◆ **About this exercise**: Look below for the line with "Статистика дневников" and the line with "section to confirm". Copy exactly those two lines and every line between, but not the pictures.

----- Given records -----

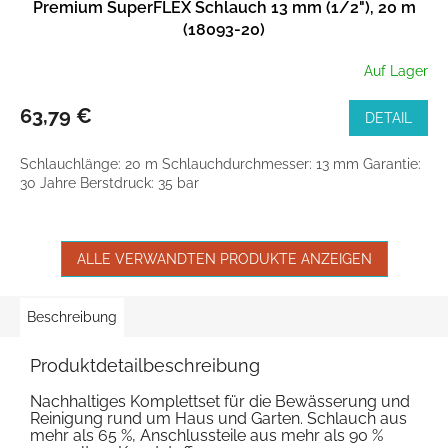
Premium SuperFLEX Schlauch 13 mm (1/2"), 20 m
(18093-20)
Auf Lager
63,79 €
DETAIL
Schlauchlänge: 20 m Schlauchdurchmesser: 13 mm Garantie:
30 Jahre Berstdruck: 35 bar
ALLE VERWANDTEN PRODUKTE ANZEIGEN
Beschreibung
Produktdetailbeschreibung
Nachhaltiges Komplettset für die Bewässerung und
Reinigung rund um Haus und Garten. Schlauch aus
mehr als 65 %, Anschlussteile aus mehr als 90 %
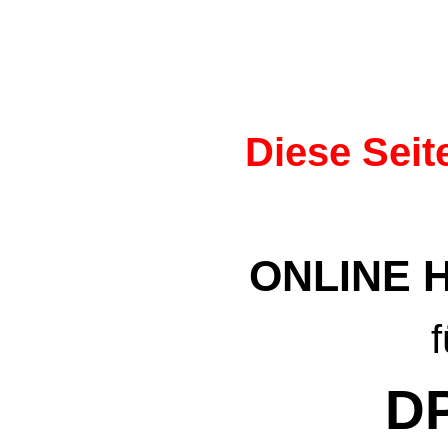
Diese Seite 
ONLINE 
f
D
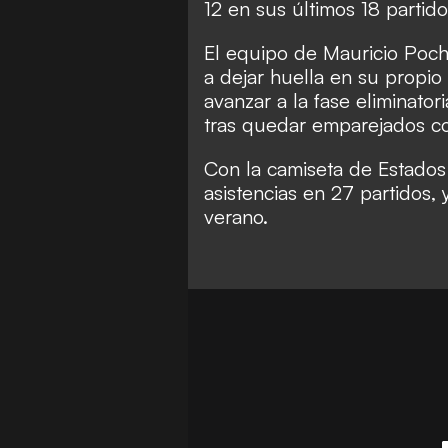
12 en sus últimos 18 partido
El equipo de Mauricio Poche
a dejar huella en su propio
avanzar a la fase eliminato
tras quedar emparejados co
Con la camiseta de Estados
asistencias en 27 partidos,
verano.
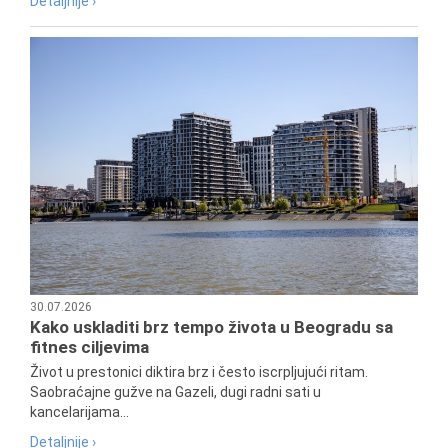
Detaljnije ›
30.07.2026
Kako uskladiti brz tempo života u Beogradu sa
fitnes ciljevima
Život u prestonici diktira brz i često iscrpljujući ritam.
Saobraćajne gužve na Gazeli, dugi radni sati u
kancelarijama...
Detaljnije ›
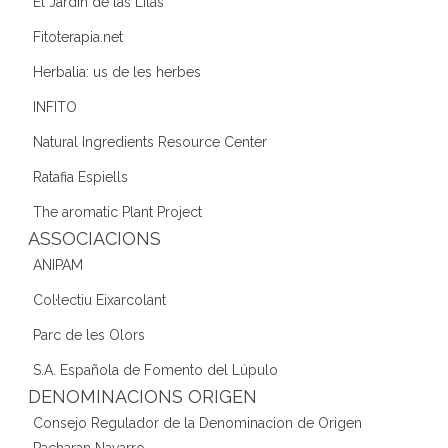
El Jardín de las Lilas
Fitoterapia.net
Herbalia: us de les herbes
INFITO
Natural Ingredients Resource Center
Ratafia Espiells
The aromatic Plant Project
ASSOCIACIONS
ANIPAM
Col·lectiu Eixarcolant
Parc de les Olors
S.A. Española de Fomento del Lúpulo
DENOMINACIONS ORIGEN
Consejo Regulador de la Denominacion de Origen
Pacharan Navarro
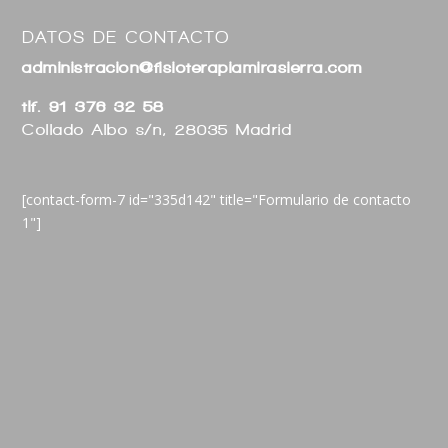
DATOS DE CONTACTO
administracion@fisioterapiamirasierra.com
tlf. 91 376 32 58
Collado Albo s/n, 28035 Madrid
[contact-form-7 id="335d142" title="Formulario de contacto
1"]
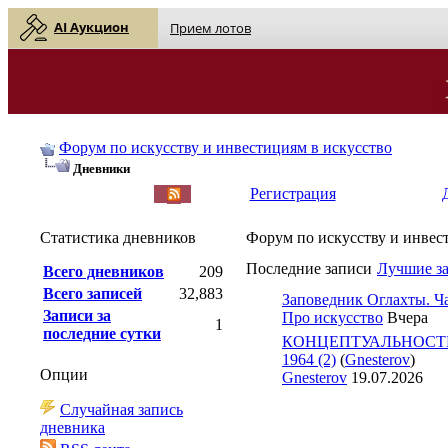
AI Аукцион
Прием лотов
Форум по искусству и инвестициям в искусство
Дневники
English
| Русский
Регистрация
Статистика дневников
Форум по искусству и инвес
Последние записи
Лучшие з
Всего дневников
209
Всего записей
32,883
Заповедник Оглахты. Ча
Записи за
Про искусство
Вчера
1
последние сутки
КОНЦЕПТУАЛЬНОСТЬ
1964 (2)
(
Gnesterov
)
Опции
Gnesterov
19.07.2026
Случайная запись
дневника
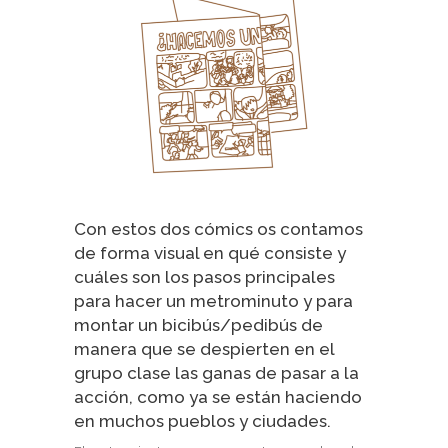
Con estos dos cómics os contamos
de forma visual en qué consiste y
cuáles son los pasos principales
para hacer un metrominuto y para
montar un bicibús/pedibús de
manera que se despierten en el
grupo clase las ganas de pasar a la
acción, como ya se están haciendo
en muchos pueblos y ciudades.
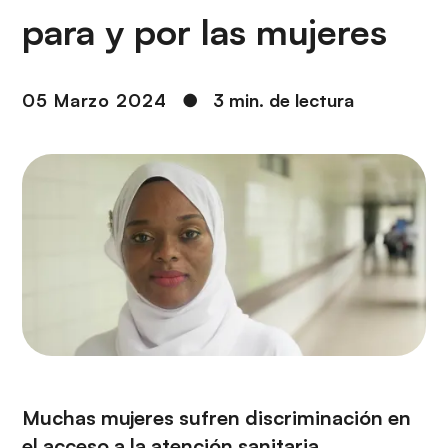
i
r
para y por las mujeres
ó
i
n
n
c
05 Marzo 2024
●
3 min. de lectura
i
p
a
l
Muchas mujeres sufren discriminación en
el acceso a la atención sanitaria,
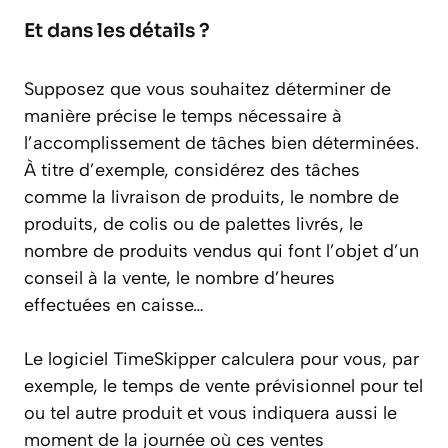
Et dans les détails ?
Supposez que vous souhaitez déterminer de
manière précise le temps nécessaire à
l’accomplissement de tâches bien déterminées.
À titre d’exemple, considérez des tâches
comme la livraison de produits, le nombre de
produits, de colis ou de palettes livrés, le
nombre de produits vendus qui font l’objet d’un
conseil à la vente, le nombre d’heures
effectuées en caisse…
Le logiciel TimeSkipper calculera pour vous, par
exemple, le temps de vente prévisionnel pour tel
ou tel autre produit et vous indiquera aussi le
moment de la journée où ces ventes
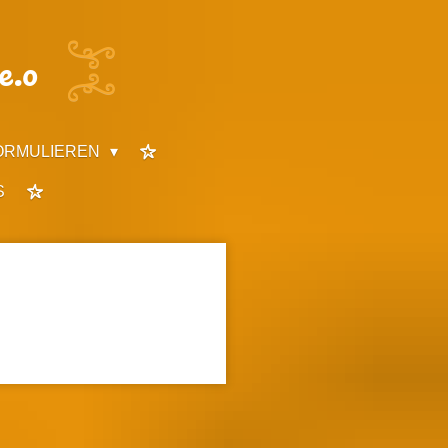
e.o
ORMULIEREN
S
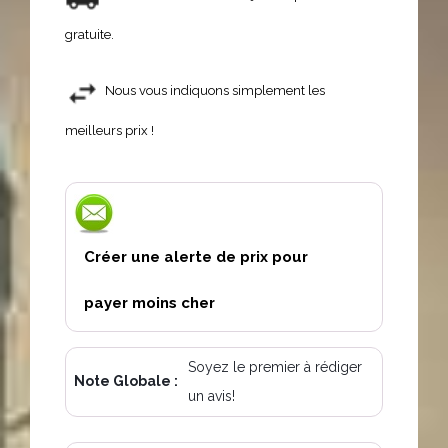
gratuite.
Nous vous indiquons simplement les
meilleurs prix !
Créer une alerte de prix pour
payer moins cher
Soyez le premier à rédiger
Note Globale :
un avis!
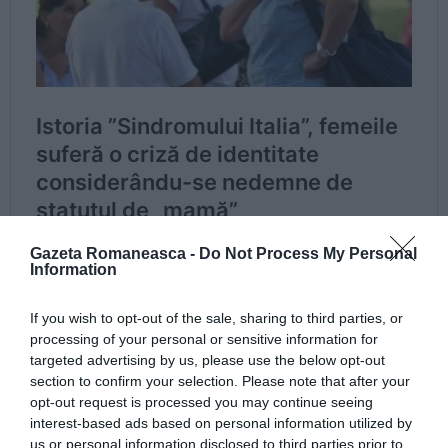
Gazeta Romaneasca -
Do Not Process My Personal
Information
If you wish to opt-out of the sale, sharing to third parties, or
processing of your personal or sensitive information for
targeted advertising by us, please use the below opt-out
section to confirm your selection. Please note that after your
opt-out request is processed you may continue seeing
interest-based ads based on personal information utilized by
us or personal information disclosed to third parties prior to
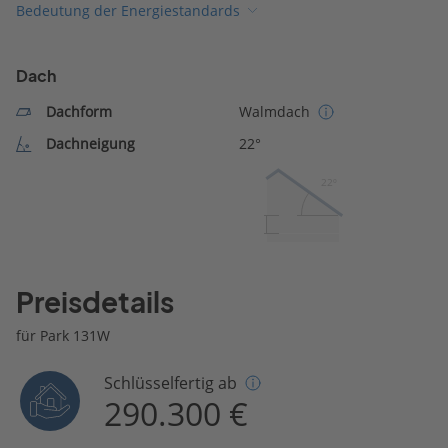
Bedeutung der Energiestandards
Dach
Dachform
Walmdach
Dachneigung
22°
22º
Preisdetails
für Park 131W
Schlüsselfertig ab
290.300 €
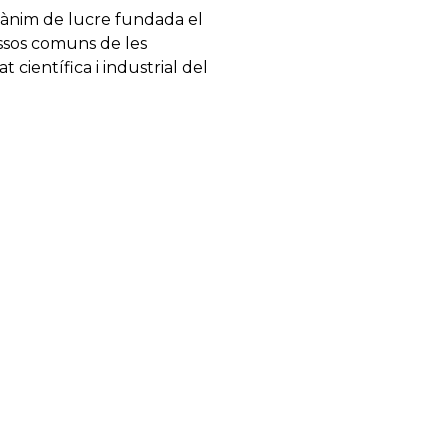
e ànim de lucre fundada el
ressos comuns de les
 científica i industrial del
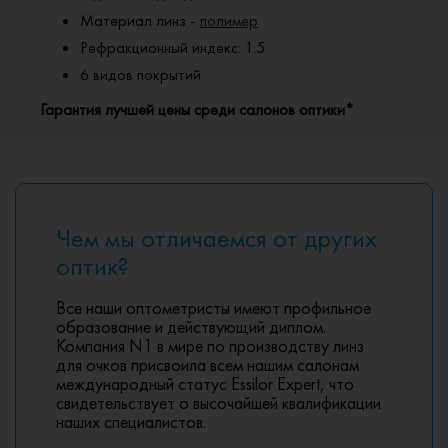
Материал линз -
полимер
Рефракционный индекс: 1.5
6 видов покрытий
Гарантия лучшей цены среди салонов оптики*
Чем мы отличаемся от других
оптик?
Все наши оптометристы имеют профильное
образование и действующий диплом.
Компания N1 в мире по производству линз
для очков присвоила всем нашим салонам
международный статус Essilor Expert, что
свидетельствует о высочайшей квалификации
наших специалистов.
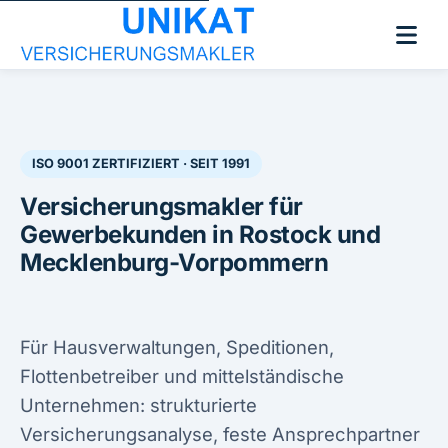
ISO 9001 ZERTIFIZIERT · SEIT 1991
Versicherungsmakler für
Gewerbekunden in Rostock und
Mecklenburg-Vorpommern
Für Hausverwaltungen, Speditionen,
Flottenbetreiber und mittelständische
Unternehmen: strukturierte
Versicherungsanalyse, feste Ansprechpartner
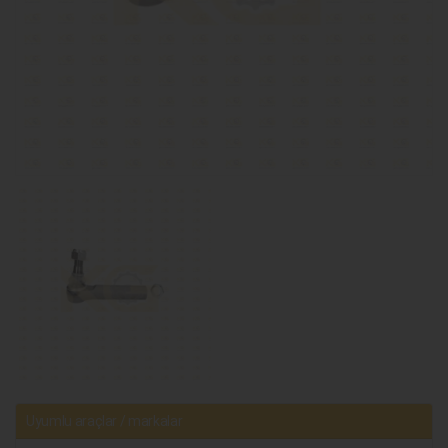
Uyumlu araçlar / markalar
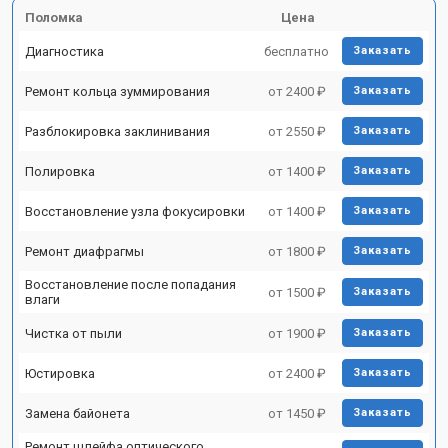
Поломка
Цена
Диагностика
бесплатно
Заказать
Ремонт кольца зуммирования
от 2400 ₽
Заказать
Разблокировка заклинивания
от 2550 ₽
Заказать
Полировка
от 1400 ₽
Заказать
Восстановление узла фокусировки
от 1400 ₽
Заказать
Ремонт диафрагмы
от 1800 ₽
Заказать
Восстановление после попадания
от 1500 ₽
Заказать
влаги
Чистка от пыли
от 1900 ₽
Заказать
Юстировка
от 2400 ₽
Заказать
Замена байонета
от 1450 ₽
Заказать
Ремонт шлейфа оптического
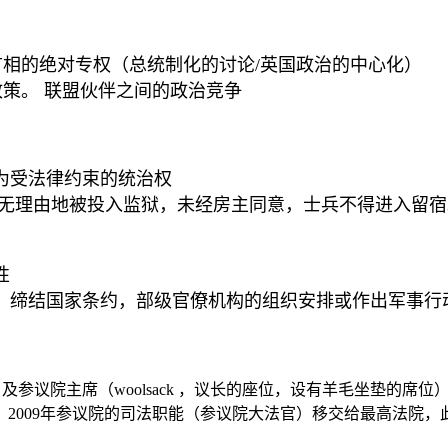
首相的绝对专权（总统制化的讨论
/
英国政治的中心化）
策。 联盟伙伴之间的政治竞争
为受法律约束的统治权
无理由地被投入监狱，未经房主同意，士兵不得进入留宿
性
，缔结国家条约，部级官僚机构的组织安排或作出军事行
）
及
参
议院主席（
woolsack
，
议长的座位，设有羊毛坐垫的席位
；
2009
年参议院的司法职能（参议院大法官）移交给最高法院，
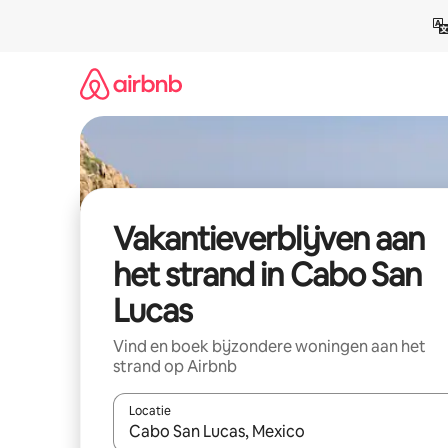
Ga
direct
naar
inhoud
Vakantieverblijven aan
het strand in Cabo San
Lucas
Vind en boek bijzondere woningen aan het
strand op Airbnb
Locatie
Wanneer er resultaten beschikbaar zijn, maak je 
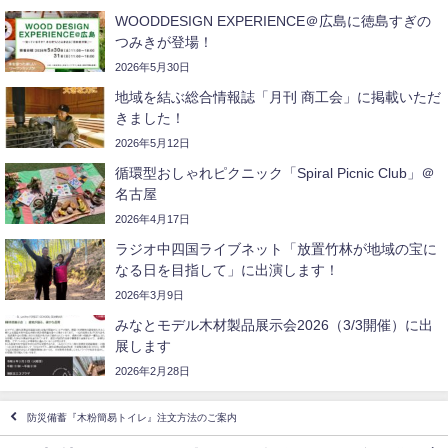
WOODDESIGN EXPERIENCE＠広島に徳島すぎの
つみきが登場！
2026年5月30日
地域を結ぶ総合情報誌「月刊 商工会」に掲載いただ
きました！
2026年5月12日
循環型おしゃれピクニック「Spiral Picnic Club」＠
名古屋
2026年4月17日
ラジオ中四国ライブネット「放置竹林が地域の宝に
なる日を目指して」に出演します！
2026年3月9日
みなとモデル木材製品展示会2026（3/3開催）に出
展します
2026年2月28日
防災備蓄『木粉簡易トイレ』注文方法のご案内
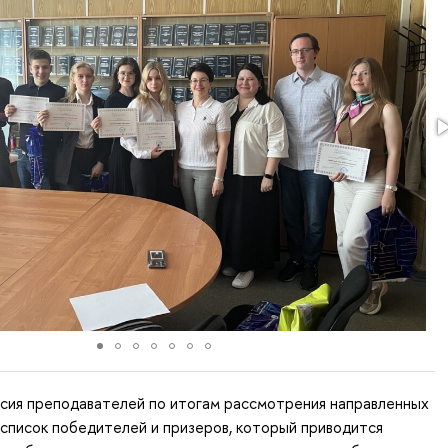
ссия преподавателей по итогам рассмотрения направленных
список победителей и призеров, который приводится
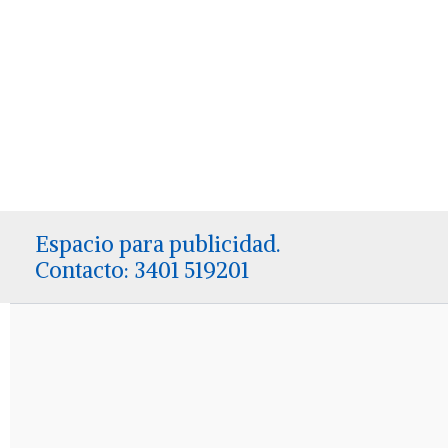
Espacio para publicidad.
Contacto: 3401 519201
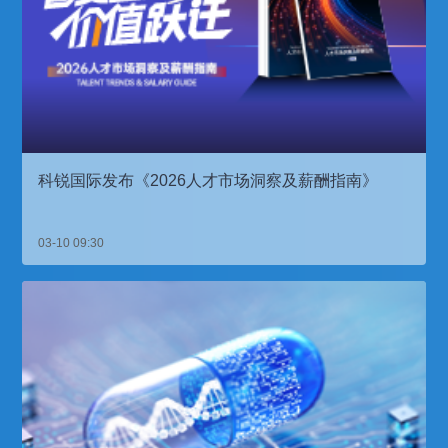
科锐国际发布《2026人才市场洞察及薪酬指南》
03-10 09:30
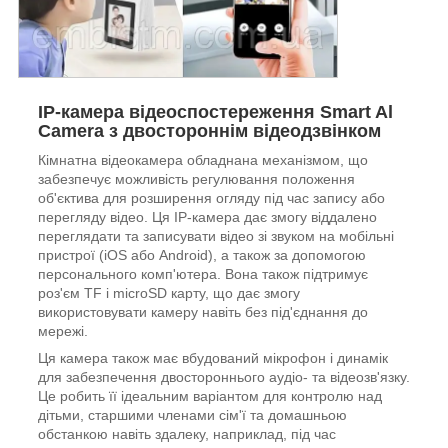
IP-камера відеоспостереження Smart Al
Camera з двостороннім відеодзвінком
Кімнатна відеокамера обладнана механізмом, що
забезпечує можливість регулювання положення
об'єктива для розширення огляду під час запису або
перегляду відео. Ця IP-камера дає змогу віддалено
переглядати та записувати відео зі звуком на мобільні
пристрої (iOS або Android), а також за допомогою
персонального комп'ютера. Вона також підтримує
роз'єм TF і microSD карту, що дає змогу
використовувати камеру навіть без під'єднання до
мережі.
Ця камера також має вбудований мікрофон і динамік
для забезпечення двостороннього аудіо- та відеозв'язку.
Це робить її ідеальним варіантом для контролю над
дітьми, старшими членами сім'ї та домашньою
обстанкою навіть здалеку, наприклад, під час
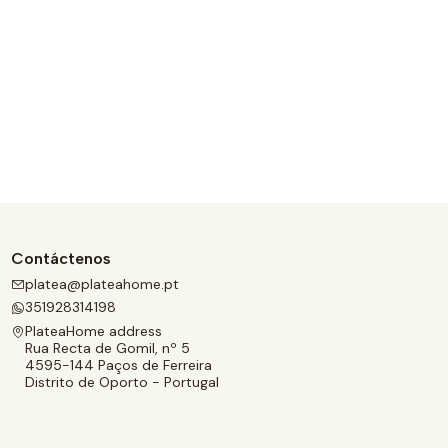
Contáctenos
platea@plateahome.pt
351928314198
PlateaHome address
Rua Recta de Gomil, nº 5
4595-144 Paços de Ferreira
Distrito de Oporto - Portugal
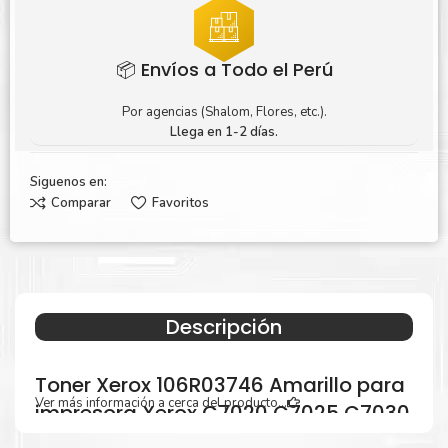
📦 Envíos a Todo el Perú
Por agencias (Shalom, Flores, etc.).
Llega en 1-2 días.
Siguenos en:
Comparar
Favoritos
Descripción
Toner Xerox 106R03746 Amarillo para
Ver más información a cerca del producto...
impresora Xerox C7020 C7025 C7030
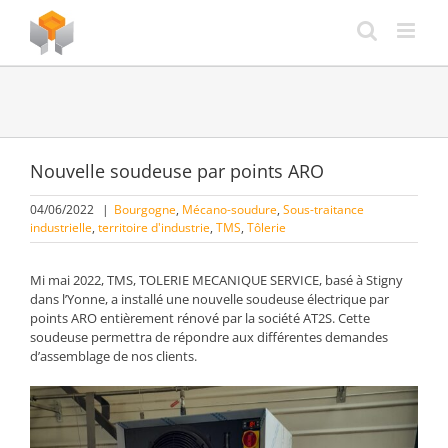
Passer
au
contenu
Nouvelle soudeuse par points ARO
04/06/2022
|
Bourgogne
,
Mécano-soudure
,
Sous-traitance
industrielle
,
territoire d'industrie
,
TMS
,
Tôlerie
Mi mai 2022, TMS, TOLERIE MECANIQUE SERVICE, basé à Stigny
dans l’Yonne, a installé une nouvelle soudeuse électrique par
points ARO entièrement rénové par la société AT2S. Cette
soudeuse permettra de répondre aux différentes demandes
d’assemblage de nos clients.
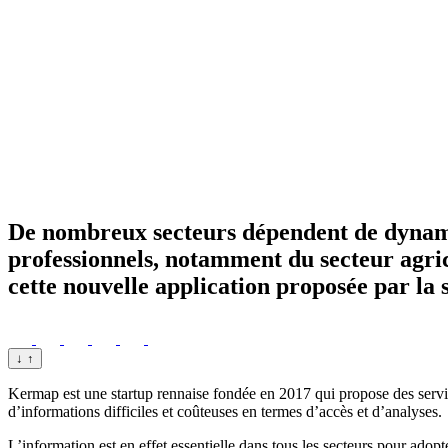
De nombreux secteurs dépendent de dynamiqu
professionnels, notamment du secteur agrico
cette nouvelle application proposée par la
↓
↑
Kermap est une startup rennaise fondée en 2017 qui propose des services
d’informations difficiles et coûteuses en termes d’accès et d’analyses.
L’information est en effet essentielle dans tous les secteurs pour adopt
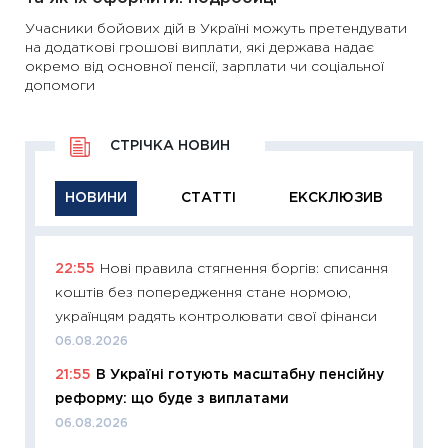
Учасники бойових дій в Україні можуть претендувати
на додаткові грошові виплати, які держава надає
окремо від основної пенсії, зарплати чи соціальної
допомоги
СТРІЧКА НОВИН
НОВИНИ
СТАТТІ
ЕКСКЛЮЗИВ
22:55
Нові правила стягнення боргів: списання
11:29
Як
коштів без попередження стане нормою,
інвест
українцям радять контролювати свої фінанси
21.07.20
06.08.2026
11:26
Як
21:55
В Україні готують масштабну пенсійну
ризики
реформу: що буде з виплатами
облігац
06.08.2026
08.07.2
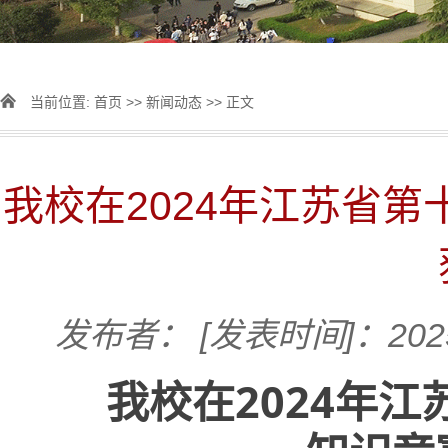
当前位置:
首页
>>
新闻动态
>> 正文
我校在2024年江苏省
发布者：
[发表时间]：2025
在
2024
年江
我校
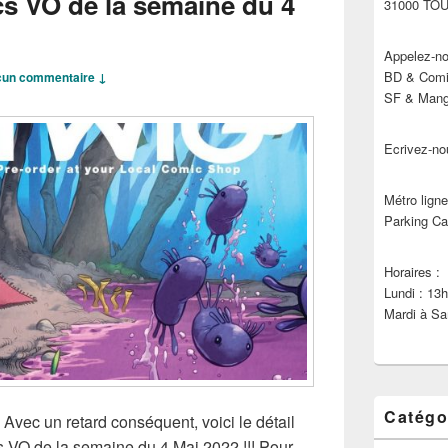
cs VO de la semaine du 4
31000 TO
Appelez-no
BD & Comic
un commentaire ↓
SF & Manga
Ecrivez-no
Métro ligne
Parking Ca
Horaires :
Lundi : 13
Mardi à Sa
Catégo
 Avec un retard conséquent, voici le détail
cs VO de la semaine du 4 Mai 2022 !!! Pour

-----

◆ **Exercise result**:
Статистика дневников
Форум по искусству и инвес
Последние записи
Лучшие з
Всего дневников
209
Всего записей
32,883
Заповедник Оглахты. Ча
Записи за
Про искусство
Вчера
1
последние сутки
КОНЦЕПТУАЛЬНОСТЬ
1964 (2)
(
Gnesterov
)
Опции
Gnesterov
19.07.2026
Случайная запись
дневника
Con estos dos cómics os contamos
de forma visual en qué consiste y
cuáles son los pasos principales
para hacer un metrominuto y para
montar un bicibús/pedibús de
manera que se despierten en el
grupo clase las ganas de pasar a la
acción, como ya se están haciendo
en muchos pueblos y ciudades.
i
r
para y por las mujeres
ó
i
n
n
c
05 Marzo 2024
●
3 min. de lectura
i
p
a
l
Muchas mujeres sufren discriminación en
el acceso a la atención sanitaria,
Et dans les détails ?
Supposez que vous souhaitez déterminer de
manière précise le temps nécessaire à
l’accomplissement de tâches bien déterminées.
À titre d’exemple, considérez des tâches
comme la livraison de produits, le nombre de
produits, de colis ou de palettes livrés, le
nombre de produits vendus qui font l’objet d’un
conseil à la vente, le nombre d’heures
effectuées en caisse…
Le logiciel TimeSkipper calculera pour vous, par
exemple, le temps de vente prévisionnel pour tel
ou tel autre produit et vous indiquera aussi le
moment de la journée où ces ventes
e.o
ORMULIEREN
S
gratuite.
Nous vous indiquons simplement les
meilleurs prix !
Créer une alerte de prix pour
payer moins cher
Soyez le premier à rédiger
Note Globale :
un avis!
Gazeta Romaneasca -
Do Not Process My Personal
Information
If you wish to opt-out of the sale, sharing to third parties, or
processing of your personal or sensitive information for
targeted advertising by us, please use the below opt-out
section to confirm your selection. Please note that after your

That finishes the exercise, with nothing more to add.